**EXERCISE REQUIREMENTS**
Which lines in the items below contain the word "enrollment"? Pick out and copy each of them.

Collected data
------------------------------------------------------------

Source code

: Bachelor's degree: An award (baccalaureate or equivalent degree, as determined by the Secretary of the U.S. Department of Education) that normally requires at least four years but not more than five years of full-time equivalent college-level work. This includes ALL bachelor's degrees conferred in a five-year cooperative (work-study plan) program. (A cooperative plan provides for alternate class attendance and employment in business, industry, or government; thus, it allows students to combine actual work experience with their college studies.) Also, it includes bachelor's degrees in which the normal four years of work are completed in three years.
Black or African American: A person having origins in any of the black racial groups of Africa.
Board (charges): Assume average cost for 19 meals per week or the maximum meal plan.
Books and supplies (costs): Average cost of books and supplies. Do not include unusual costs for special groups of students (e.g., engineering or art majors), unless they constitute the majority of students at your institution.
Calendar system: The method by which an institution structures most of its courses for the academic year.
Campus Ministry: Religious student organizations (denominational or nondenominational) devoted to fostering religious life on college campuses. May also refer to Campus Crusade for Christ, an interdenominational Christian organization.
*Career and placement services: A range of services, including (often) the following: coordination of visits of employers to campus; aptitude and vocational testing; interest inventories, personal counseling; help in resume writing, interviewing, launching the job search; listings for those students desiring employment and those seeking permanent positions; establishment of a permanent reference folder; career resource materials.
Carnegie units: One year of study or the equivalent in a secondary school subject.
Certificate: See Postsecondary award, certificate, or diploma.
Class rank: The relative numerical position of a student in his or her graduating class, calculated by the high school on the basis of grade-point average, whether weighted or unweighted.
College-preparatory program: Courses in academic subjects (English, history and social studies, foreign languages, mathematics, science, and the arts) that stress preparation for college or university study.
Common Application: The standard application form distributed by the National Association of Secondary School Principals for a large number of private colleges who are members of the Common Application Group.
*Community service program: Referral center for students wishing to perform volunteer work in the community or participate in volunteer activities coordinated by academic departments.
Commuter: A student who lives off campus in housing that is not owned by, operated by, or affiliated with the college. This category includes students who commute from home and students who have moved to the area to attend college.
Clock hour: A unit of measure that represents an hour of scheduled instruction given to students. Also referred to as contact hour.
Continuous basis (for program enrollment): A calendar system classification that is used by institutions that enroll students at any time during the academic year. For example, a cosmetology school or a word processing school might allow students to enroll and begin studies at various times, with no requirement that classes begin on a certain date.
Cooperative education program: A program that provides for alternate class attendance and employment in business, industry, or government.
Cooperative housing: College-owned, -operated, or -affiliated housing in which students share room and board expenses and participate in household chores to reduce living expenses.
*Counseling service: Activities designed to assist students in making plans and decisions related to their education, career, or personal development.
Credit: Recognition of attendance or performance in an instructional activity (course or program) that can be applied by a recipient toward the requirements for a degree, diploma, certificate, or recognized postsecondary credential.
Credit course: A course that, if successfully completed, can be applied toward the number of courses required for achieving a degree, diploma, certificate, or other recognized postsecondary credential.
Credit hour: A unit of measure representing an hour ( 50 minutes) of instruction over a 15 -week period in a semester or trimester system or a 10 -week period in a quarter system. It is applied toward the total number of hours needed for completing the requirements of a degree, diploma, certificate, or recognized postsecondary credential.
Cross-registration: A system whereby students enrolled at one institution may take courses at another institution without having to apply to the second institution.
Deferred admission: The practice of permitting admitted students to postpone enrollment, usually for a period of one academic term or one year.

------------------------------------------------------------

**SOLUTION FOR THIS EXERCISE**
Continuous basis (for program enrollment): A calendar system classification that is used by institutions that enroll students at any time during the academic year. For example, a cosmetology school or a word processing school might allow students to enroll and begin studies at various times, with no requirement that classes begin on a certain date.
Deferred admission: The practice of permitting admitted students to postpone enrollment, usually for a period of one academic term or one year.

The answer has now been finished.